Dataset records -
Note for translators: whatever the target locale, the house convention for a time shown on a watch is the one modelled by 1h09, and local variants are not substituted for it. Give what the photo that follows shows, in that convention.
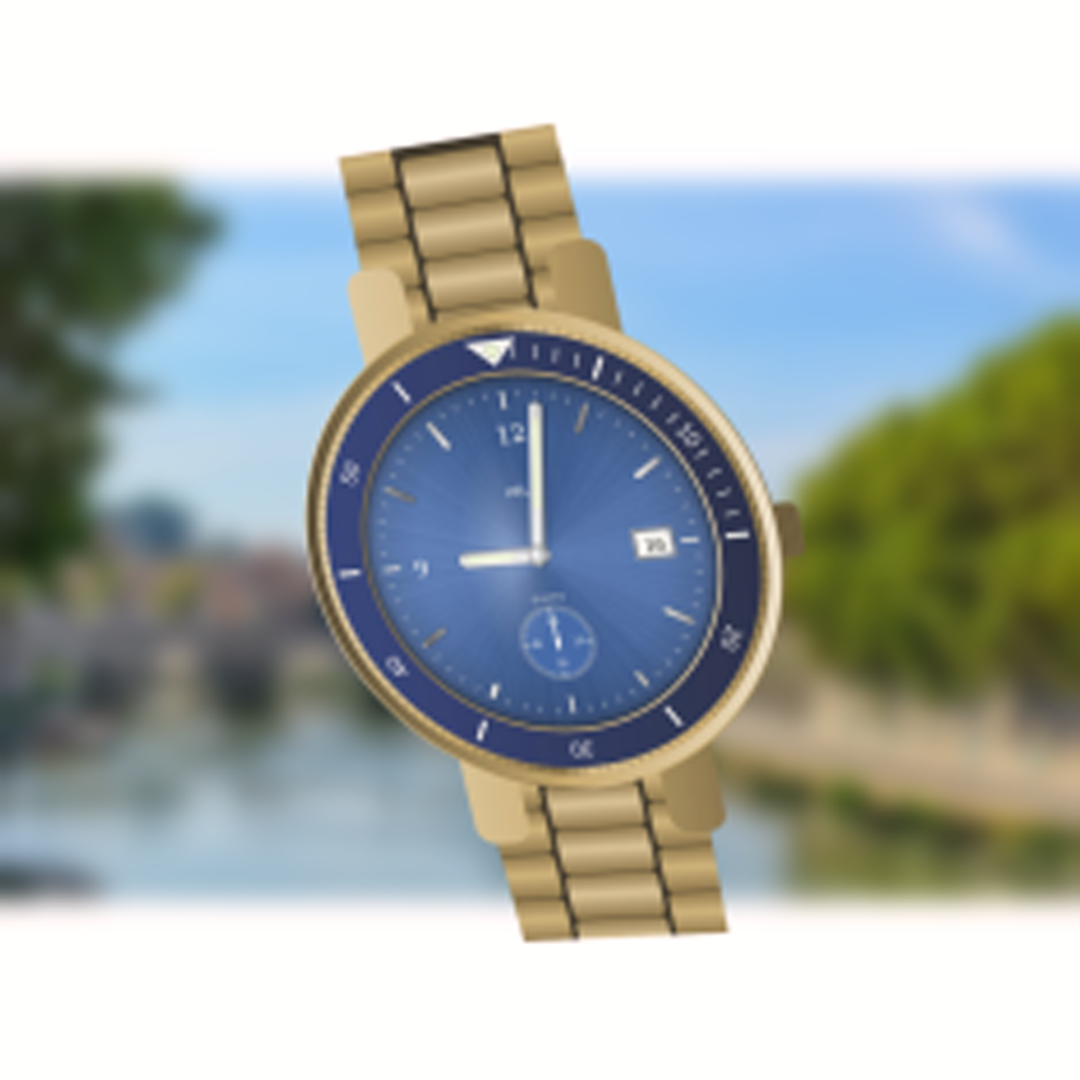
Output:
---
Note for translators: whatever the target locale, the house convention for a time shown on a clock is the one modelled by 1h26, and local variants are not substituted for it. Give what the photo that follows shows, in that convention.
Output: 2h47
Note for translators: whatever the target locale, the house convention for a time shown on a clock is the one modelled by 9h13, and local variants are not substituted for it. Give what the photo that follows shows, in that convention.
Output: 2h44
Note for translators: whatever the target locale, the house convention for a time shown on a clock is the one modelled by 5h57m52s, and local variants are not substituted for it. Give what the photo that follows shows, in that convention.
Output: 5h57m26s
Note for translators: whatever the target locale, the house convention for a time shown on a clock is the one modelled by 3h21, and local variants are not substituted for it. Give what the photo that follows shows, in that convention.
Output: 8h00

Exercise description - Pick out every line of the data above that contains the string "Output", and copy each one. Case matters.

Exercise solution -
Output:
Output: 2h47
Output: 2h44
Output: 5h57m26s
Output: 8h00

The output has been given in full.